Now with up to 10 locations, Pink’s can be found in the Midwest, near San Diego, at Knott’s Berry Farm, Las Vegas and, of course, Southern California. Owner Richard Pink said the “little hot dog stand that could” now hopes to open in Europe and Asia.
“Our goal is to continue to expand by licensing to amusement parks, casinos, stadiums, cruise ships, universities, military bases,” he said. “That’s the strategic vision of Pink’s — to be in high traffic locations that attract tourists as well as locals. We don’t want to commoditize Pink’s. We don’t want it to be on every street corner. But we want it to be at special locations. It helps to keep the original Pink’s original.”
At its flagship location, it’s still business as usual — if random celebrity sightings, lines stretching around the block and an ever-changing menu can be considered the norm. Pink said the family business still strives to liven up its menu as much as possible.
“You have to make your hot dogs visually interesting, just like gourmet food,” he said, adding that appealing and interesting selections can entice customers to try new items. “The key to success in the restaurant business is four things — great quality food, excellent service, interesting atmosphere and marketing so people know you’re there.”
Pink said a new favorite is the Ryan Lochte Dog, named after the Olympic gold medalist swimmer. He said the item offers two dogs in one bun, with one frank slightly ahead of the other, symbolizing Lochte winning a race.
Another is Jaws, the hot dog/hamburger combo. Jaws has one burger and one grilled Polish dog, with chili, cheese, bacon, lettuce, tomato and mayonnaise. Pink also touted the Martha Stewart Dog (9-inch stretch dog with relish, onions, bacon and more), the Giada DeLaurentiis Dog (sautéed peppers, onions, mushrooms, tomato, mozzarella) and the Emeril Lagasse Bam Dog (mustard, onions, cheese, jalapenos, bacon, cole slaw).
He said other interesting offerings include the Brando Dog (mustard, onions, chili, cheddar cheese), the Philly Cheesesteak Dog and the Mayor Villaraigosa Dog (12-inch jalapeno dog, tomatoes, chili, guacamole, grilled onions and lettuce). Pink said he hopes to make a hot dog in consultation with new Mayor Eric Garcetti.
Now 73 years old, the restaurant hasn’t lost its touch. Pink, who operates the restaurant with his wife, Gloria, and sister, Beverly Pink Wolfe, said the employees who interface with Pink’s loyal customers have a lot to do with that.
“The great majority of everybody has been with us ten to twenty years,” he added.
Pink’s has also developed an iconic status in Los Angeles, a feat that took decades to accomplish.
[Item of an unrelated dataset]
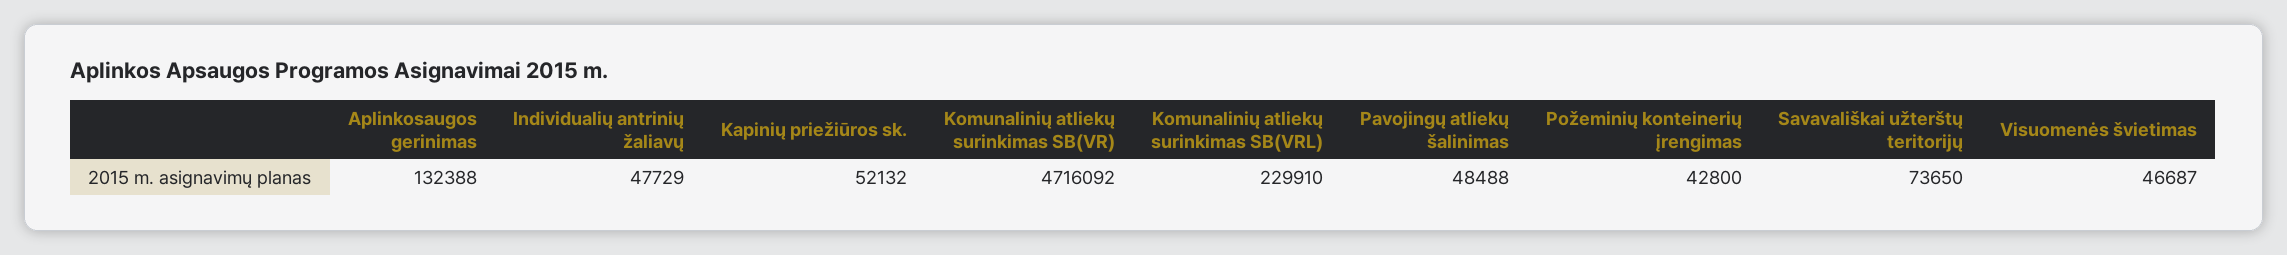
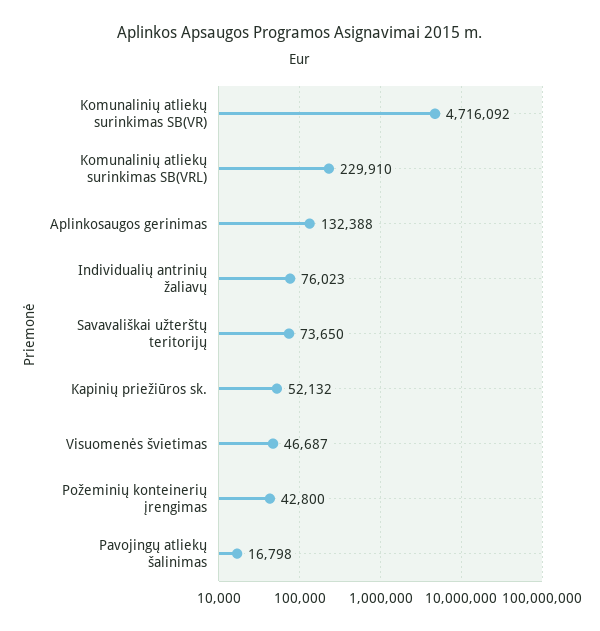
Individualių antrinių žaliavų: 47729 -> 76023
Pavojingų atliekų šalinimas: 48488 -> 16798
Pink said it took the company “years and years” to develop its name and reputation and draw repeat business. He quoted his father, “After forty years [in business], you begin to make a few bucks.”
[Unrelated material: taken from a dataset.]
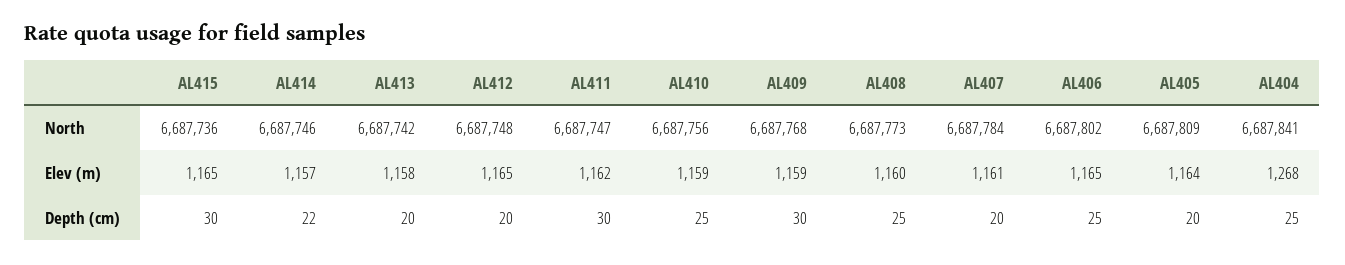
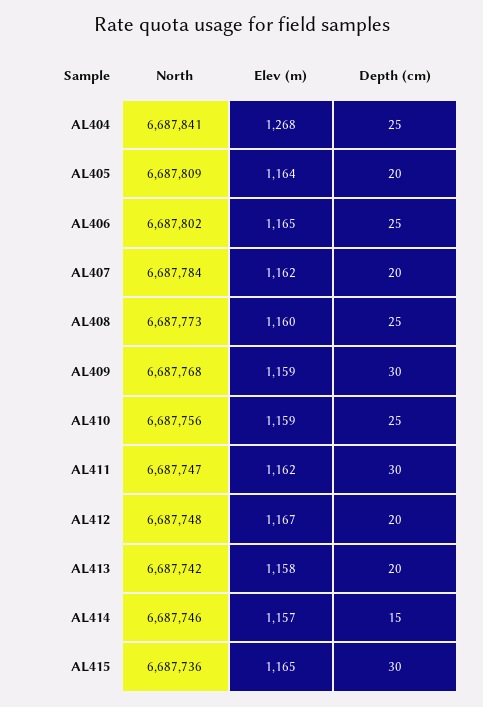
AL412, Elev (m): 1165 -> 1167
AL407, Elev (m): 1161 -> 1162
AL414, Depth (cm): 22 -> 15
“Things are going very well,” Pink said. “We are very proud of Pink’s.”
The late Paul and Betty Pink started the business in 1939, and soon after, the couple leased the space at Melrose and La Brea avenues for $15 a month. At the time, Cokes were 5 cents, while hot dogs were 10 cents.
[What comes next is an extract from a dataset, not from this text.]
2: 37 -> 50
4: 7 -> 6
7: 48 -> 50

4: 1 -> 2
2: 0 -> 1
In 1941, the landlord raised the rent to $25, a 67 percent increase. Richard Pink said his parents were worried that rent would drive them out of business, so they applied for a bank loan to purchase the property.
“The only collateral they had was their enthusiasm and commitment,” he added.
While meals are no longer 15 cents, Pink’s has remained a familiar face in the community. Although little has changed at the restaurant, it’s the spontaneous visits and events that make each day there special, Gloria Pink said.
“Every day is something new and fun, and we never know what to expect,” she said.